I wasn't saying there was something wrong with your grammar, but they always get on me for being a grammar nazi. That's why I thought he was dissapointed- cause I didn't make fun of you.

And I have no idea what you're trying to prove with the second part of your post.


----------



## hi im new (Jul 4, 2005)

ezealen said:


> I wasn't saying there was something wrong with your grammar, but they always get on me for being a grammar nazi. That's why I thought he was dissapointed- cause I didn't make fun of you.
> 
> And I have no idea what you're trying to prove with the second part of your post.
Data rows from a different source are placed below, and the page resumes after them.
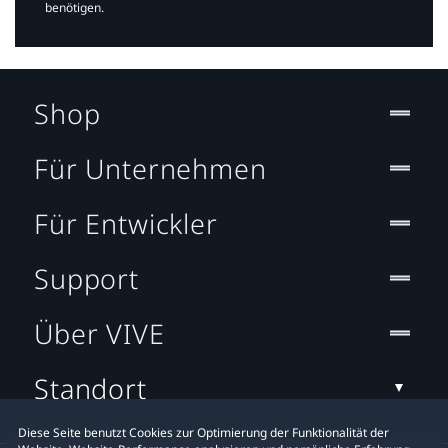
benötigen.​
Shop
Für Unternehmen
Für Entwickler
Support
Über VIVE
Standort
Diese Seite benutzt Cookies zur Optimierung der Funktionalität der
mAn sen ontonio iz sOoOoO koool. use is suk at grammer yo, i iz da bestest.


----------



## Pimped Out (May 4, 2005)

hi im new said:


> mAn sen ontonio iz sOoOoO koool. use is suk at grammer yo, i iz da bestest.


..


ezealen said:


> Nor funny :nonono:
> 
> hi is MDIZZ


----------



## streetballa (Dec 5, 2006)

hi im new said:


> mAn sen ontonio iz sOoOoO koool. use is suk at grammer yo, i iz da bestest.


...............ok then


----------



## hi im new (Jul 4, 2005)

dont hate me cuz you aint me


----------



## FreeMason Jr. (Jul 12, 2004)

Yeah, hate em cause he ain't funny.


----------



## TheRoc5 (Mar 1, 2005)

the forum is so dead b/c theres no koko and theroc.


----------



## FreeMason Jr. (Jul 12, 2004)

Who's theroc?


----------



## TheRoc5 (Mar 1, 2005)

ezealen said:


> Who's theroc?


lmao... you havent heard? Hes a previous mod and pretty much a legend.


----------



## hi im new (Jul 4, 2005)

too bad he was banned becuase he talked a lot of ****


----------



## TheRoc5 (Mar 1, 2005)

hi im new said:


> too bad he was banned becuase he talked a lot of ****


huh I was never banned? Or are you kidding lol


----------



## hi im new (Jul 4, 2005)

if the spurs get eliminated in the playoffs, my goal is to get banned :biggrin:


----------



## hi im new (Jul 4, 2005)

TheRoc5 said:


> huh I was never banned? Or are you kidding lol


lol i keed


----------



## TheRoc5 (Mar 1, 2005)

hi im new said:


> if the spurs get eliminated in the playoffs, my goal is to get banned :biggrin:


I could have made it possible if I were still in control of the forum instead of the evil pimped out and line of fire...


----------